_WRITTEN PROBLEM:_ Below is a block of records; repeat each one exactly.

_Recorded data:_
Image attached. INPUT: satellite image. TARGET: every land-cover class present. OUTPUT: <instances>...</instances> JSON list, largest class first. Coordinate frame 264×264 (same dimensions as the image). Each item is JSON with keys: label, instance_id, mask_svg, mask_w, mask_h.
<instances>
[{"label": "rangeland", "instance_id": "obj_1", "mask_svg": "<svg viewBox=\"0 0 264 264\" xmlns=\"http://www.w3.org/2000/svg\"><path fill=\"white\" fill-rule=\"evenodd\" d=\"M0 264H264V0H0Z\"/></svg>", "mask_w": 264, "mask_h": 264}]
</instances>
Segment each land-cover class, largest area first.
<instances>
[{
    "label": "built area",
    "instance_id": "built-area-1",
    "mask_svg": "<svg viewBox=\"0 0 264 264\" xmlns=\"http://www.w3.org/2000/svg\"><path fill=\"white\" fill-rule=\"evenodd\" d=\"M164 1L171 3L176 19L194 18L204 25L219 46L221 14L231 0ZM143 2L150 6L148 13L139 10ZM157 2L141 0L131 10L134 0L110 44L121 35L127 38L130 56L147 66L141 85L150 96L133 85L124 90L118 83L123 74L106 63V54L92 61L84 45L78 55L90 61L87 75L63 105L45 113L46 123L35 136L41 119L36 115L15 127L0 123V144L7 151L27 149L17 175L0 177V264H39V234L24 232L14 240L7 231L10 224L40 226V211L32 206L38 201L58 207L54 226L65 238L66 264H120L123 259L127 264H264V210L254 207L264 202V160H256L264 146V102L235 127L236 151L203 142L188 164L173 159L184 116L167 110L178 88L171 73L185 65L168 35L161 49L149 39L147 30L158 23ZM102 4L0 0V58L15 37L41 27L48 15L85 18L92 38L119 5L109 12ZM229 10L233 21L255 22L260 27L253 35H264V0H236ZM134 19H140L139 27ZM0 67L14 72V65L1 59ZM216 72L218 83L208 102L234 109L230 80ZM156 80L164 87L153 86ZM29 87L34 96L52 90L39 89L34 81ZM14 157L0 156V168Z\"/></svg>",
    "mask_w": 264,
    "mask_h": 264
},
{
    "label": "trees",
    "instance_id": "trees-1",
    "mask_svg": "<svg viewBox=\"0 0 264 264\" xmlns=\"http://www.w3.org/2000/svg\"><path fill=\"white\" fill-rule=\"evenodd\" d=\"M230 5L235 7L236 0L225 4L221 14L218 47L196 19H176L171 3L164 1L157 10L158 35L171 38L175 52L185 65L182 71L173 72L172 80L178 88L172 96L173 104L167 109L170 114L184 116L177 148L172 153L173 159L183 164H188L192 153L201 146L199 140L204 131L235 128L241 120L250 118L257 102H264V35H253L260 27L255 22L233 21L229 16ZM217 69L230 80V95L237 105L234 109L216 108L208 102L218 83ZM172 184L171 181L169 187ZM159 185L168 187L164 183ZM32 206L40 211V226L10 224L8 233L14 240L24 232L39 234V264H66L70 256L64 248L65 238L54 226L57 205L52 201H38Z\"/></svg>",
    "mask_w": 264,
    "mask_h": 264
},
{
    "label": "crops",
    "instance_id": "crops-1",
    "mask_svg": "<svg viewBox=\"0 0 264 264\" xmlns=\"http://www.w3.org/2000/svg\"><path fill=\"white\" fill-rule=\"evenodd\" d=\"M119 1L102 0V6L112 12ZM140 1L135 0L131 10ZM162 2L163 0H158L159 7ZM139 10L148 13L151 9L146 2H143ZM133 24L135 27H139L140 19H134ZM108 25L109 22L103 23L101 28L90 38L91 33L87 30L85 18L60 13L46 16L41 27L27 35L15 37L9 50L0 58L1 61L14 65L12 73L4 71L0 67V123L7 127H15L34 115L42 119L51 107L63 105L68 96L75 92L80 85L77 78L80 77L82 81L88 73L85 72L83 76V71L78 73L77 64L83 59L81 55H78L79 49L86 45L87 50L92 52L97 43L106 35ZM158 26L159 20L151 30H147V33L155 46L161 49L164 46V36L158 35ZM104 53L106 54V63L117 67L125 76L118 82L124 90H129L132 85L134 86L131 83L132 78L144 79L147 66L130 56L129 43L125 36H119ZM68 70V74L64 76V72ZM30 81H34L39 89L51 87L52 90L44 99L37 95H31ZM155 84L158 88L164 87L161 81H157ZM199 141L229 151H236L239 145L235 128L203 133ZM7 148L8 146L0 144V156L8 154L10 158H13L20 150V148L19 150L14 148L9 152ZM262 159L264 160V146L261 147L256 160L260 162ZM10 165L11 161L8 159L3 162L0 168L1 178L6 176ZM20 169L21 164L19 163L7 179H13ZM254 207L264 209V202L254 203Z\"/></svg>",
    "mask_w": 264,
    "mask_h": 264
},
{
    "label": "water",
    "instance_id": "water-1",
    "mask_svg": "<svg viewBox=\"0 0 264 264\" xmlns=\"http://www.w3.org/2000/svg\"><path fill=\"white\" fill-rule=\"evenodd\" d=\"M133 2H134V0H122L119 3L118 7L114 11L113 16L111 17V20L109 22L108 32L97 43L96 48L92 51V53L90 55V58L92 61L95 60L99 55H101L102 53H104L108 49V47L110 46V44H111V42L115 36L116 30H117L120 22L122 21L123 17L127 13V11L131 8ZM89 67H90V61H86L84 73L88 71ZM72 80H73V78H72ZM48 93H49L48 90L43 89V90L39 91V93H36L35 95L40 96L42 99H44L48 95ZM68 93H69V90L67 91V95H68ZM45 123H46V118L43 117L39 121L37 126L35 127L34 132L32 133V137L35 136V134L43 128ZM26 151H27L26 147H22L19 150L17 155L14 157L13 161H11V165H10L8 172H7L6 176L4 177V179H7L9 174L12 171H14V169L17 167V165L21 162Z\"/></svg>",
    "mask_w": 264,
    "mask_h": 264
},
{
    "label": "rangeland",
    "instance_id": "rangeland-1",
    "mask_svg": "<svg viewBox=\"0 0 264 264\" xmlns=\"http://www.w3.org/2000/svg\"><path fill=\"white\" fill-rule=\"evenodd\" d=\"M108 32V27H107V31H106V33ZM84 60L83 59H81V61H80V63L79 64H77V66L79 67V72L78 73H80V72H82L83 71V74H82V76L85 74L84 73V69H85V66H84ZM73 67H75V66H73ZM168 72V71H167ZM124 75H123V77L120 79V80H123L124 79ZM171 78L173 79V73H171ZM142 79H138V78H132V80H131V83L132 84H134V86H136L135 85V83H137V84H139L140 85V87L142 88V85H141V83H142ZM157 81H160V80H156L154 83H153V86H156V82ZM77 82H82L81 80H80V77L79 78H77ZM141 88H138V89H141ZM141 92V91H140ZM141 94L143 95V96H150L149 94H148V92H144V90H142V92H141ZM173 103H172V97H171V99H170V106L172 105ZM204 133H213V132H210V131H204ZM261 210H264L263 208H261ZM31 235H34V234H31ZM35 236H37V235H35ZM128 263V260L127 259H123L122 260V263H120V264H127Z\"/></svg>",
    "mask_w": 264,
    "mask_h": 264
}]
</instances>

_OUTPUT:_
Image attached. INPUT: satellite image. TARGET: every land-cover class present. OUTPUT: <instances>...</instances> JSON list, largest class first. Coordinate frame 264×264 (same dimensions as the image). Each item is JSON with keys: label, instance_id, mask_svg, mask_w, mask_h.
<instances>
[{"label": "rangeland", "instance_id": "obj_1", "mask_svg": "<svg viewBox=\"0 0 264 264\" xmlns=\"http://www.w3.org/2000/svg\"><path fill=\"white\" fill-rule=\"evenodd\" d=\"M0 264H264V0H0Z\"/></svg>", "mask_w": 264, "mask_h": 264}]
</instances>
Segment each land-cover class, largest area first.
<instances>
[{
    "label": "built area",
    "instance_id": "built-area-1",
    "mask_svg": "<svg viewBox=\"0 0 264 264\" xmlns=\"http://www.w3.org/2000/svg\"><path fill=\"white\" fill-rule=\"evenodd\" d=\"M164 1L171 3L176 19L194 18L204 25L219 46L221 14L231 0ZM143 2L150 6L148 13L139 10ZM157 2L141 0L131 10L134 0L110 44L121 35L127 38L130 56L147 66L141 85L150 96L133 85L124 90L118 83L123 74L106 63V54L92 61L84 45L78 55L90 61L87 75L63 105L45 113L46 123L35 136L41 119L36 115L15 127L0 123V144L7 151L27 149L17 175L0 177V264H39V234L24 232L14 240L7 231L10 224L40 226V211L32 206L38 201L58 207L54 226L65 238L66 264H120L123 259L127 264H264V210L254 207L264 202V160H256L264 146V102L235 127L236 151L203 142L188 164L173 159L184 116L167 110L178 88L171 73L185 65L168 35L161 49L149 39L147 30L158 23ZM102 4L0 0V58L15 37L41 27L48 15L85 18L92 38L119 5L109 12ZM229 10L233 21L255 22L260 27L253 35H264V0H236ZM134 19H140L139 27ZM0 67L14 72V65L1 59ZM216 72L218 83L208 102L234 109L230 80ZM156 80L164 87L153 86ZM29 87L34 96L52 90L39 89L34 81ZM14 157L0 156V168Z\"/></svg>",
    "mask_w": 264,
    "mask_h": 264
},
{
    "label": "trees",
    "instance_id": "trees-1",
    "mask_svg": "<svg viewBox=\"0 0 264 264\" xmlns=\"http://www.w3.org/2000/svg\"><path fill=\"white\" fill-rule=\"evenodd\" d=\"M230 5L235 7L236 0L225 4L221 14L218 47L196 19H176L171 3L164 1L157 10L158 35L171 38L175 52L185 65L182 71L173 72L172 80L178 88L172 96L173 104L167 109L170 114L184 116L177 148L172 153L173 159L183 164H188L192 153L201 146L199 140L204 131L235 128L241 120L250 118L257 102H264V35H253L260 27L255 22L233 21L229 16ZM217 69L230 80V95L237 105L234 109L216 108L208 102L218 83ZM172 184L171 181L169 187ZM159 185L168 187L164 183ZM32 206L40 211V226L10 224L8 233L14 240L24 232L39 234V264H66L70 256L64 248L65 238L54 226L57 205L52 201H38Z\"/></svg>",
    "mask_w": 264,
    "mask_h": 264
},
{
    "label": "crops",
    "instance_id": "crops-1",
    "mask_svg": "<svg viewBox=\"0 0 264 264\" xmlns=\"http://www.w3.org/2000/svg\"><path fill=\"white\" fill-rule=\"evenodd\" d=\"M119 1L102 0V6L112 12ZM140 1L135 0L131 10ZM162 2L163 0H158L159 7ZM139 10L148 13L151 9L146 2H143ZM133 24L135 27H139L140 19H134ZM108 25L109 22L103 23L101 28L90 38L91 33L87 30L85 18L60 13L46 16L41 27L27 35L15 37L9 50L0 58L1 61L14 65L12 73L4 71L0 67V123L7 127H15L34 115L42 119L51 107L63 105L68 96L75 92L80 85L77 78L80 77L82 81L88 73L85 72L83 76V71L78 73L77 64L83 59L81 55H78L79 49L86 45L87 50L92 52L97 43L106 35ZM158 26L159 20L151 30H147V33L155 46L161 49L164 46V36L158 35ZM104 53L106 54V63L117 67L125 76L118 82L124 90H129L132 85L134 86L131 83L132 78L144 79L147 66L130 56L129 43L125 36H119ZM68 70V74L64 76V72ZM30 81H34L39 89L51 87L52 90L44 99L37 95H31ZM155 84L158 88L164 87L161 81H157ZM199 141L229 151H236L239 145L235 128L203 133ZM7 148L8 146L0 144V156L8 154L10 158H13L20 150V148L19 150L14 148L9 152ZM262 159L264 160V146L261 147L256 160L260 162ZM10 165L11 161L8 159L3 162L0 168L1 178L6 176ZM20 169L21 164L19 163L7 179H13ZM254 207L264 209V202L254 203Z\"/></svg>",
    "mask_w": 264,
    "mask_h": 264
},
{
    "label": "water",
    "instance_id": "water-1",
    "mask_svg": "<svg viewBox=\"0 0 264 264\" xmlns=\"http://www.w3.org/2000/svg\"><path fill=\"white\" fill-rule=\"evenodd\" d=\"M133 2H134V0H122L119 3L118 7L114 11L113 16L111 17V20L109 22L108 32L97 43L96 48L92 51V53L90 55V58L92 61L95 60L99 55H101L102 53H104L108 49V47L110 46V44H111V42L115 36L116 30H117L120 22L122 21L123 17L127 13V11L131 8ZM89 67H90V61H86L84 73L88 71ZM72 80H73V78H72ZM48 93H49L48 90L43 89V90L39 91V93H36L35 95L40 96L42 99H44L48 95ZM68 93H69V90L67 91V95H68ZM45 123H46V118L43 117L39 121L37 126L35 127L34 132L32 133V137L35 136V134L43 128ZM26 151H27L26 147H22L19 150L17 155L14 157L13 161H11V165H10L8 172H7L6 176L4 177V179H7L9 174L12 171H14V169L17 167V165L21 162Z\"/></svg>",
    "mask_w": 264,
    "mask_h": 264
},
{
    "label": "rangeland",
    "instance_id": "rangeland-1",
    "mask_svg": "<svg viewBox=\"0 0 264 264\" xmlns=\"http://www.w3.org/2000/svg\"><path fill=\"white\" fill-rule=\"evenodd\" d=\"M108 32V27H107V31H106V33ZM84 60L83 59H81V61H80V63L79 64H77V66L79 67V72L78 73H80V72H82L83 71V74H82V76L85 74L84 73V69H85V66H84ZM73 67H75V66H73ZM168 72V71H167ZM124 75H123V77L120 79V80H123L124 79ZM171 78L173 79V73H171ZM142 79H138V78H132V80H131V83L132 84H134V86H136L135 85V83H137V84H139L140 85V87L142 88V85H141V83H142ZM157 81H160V80H156L154 83H153V86H156V82ZM77 82H82L81 80H80V77L79 78H77ZM141 88H138V89H141ZM141 92V91H140ZM141 94L143 95V96H150L149 94H148V92H144V90H142V92H141ZM173 103H172V97H171V99H170V106L172 105ZM204 133H213V132H210V131H204ZM261 210H264L263 208H261ZM31 235H34V234H31ZM35 236H37V235H35ZM128 263V260L127 259H123L122 260V263H120V264H127Z\"/></svg>",
    "mask_w": 264,
    "mask_h": 264
}]
</instances>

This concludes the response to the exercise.